Les médecins se sont regardés, déconcertés. C'était absurde. Ils ont essayé de la pousser, de lui faire admettre que c'était peut-être autre chose. Elle n'a plus rien écrit. Elle est restée là, les mains jointes sur ses genoux, son regard fixé sur un point invisible au mur, complètement indifférente à leur présence et à mon angoisse.

Pendant ce temps, les rumeurs allaient bon train dans le milieu universitaire. La chute spectaculaire de Thomas Lambert était sur toutes les lèvres.

« Tu as entendu pour Thomas ? Le pauvre, il a complètement craqué. »

« On dit qu'il se prend pour un prophète sumérien. »

« C'est sa petite amie, Adèle Duval. Depuis que son père a disparu, c'est le drame. Elle l'a entraîné dans sa folie. »

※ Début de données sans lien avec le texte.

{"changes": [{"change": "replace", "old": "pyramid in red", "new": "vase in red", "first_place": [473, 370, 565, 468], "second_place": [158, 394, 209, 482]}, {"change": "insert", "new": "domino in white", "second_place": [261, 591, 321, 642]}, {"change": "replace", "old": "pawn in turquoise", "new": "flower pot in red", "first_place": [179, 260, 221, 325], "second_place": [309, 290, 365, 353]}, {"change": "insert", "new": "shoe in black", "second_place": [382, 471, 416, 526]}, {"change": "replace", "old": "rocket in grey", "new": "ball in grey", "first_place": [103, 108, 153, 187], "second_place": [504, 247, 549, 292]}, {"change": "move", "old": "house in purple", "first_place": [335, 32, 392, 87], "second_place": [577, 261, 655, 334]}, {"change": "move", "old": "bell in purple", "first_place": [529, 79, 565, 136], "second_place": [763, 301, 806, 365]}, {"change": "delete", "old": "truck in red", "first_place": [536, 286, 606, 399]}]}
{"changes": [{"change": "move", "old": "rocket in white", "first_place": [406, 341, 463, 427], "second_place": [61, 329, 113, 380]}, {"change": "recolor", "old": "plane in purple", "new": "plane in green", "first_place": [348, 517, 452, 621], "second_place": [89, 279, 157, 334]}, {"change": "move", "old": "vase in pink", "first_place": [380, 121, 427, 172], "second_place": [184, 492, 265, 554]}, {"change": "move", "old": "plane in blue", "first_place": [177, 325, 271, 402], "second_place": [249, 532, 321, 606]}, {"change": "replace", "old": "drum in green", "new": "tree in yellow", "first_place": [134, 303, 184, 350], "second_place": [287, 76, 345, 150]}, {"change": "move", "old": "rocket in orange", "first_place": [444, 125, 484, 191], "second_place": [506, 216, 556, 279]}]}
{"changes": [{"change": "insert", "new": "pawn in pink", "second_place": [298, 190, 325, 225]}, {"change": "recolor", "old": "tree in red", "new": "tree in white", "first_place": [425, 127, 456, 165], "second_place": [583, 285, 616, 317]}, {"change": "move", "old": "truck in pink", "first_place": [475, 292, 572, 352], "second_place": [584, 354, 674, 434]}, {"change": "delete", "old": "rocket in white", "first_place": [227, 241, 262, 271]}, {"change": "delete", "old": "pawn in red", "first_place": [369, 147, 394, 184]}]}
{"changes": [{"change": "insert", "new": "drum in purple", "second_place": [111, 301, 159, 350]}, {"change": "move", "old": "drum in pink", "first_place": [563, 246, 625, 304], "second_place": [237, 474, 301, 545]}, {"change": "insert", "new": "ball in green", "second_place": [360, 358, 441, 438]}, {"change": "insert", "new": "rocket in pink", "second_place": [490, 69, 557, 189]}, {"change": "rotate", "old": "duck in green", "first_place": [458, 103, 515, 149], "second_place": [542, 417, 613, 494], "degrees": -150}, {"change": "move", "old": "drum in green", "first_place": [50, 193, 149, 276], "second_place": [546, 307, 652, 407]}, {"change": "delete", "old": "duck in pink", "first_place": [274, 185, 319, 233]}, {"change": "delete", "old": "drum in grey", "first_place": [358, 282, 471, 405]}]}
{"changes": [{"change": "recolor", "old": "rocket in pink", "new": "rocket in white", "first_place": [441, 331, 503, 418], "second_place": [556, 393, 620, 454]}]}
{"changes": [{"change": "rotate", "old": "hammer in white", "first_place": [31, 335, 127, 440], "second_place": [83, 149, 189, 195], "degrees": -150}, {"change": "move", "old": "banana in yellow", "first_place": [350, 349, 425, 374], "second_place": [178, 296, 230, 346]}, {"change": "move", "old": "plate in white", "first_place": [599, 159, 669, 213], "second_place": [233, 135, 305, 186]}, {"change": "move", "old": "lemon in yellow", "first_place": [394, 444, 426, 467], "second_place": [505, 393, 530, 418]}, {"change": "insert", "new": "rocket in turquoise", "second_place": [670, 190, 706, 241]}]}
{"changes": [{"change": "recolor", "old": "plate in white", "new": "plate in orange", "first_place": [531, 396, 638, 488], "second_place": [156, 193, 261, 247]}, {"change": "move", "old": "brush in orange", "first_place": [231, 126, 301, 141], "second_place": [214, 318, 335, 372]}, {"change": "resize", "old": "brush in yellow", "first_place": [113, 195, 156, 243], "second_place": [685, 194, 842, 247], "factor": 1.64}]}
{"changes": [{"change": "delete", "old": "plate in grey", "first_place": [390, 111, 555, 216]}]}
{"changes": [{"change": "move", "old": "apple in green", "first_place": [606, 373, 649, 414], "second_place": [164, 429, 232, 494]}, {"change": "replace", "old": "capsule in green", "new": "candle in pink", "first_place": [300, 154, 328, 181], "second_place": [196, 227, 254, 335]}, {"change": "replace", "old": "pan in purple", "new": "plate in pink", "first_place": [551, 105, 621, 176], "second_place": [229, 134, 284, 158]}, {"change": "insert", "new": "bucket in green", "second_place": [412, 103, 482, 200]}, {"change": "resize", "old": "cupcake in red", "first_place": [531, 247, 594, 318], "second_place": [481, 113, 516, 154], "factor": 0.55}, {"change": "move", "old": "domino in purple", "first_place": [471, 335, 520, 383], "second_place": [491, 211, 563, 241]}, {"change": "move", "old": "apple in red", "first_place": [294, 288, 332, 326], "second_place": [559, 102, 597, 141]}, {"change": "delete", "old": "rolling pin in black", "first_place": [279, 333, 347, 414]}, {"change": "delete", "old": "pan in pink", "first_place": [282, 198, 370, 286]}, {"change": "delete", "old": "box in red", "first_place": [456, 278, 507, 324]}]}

J'entendais ces bribes de conversations dans les couloirs de l'université, dans les cafés. Chaque mot me blessait. J'étais devenue la paria, la petite amie de l'historien fou, la fille de l'archéologue disparu et de la linguiste muette. Une famille maudite.

Un mois plus tard, le diagnostic officiel est tombé. Schizophrénie à déclenchement brutal. C'était la conclusion des experts. Une maladie mentale, une malchance génétique, une bombe à retardement qui avait explosé. C'était simple, net, et ça mettait un terme à toutes les questions gênantes.

L'université a poliment mis fin au contrat de Thomas. Sa carrière était terminée. Il a été interné dans une clinique privée, un endroit calme à la campagne.

Le monde avait sa réponse. Une réponse qui ne satisfaisait personne, mais qui permettait à tout le monde de passer à autre chose.

Sauf moi. Je ne pouvais pas passer à autre chose. Car je savais que la réponse n'était pas dans un manuel de psychiatrie. Elle était dans le silence de ma mère.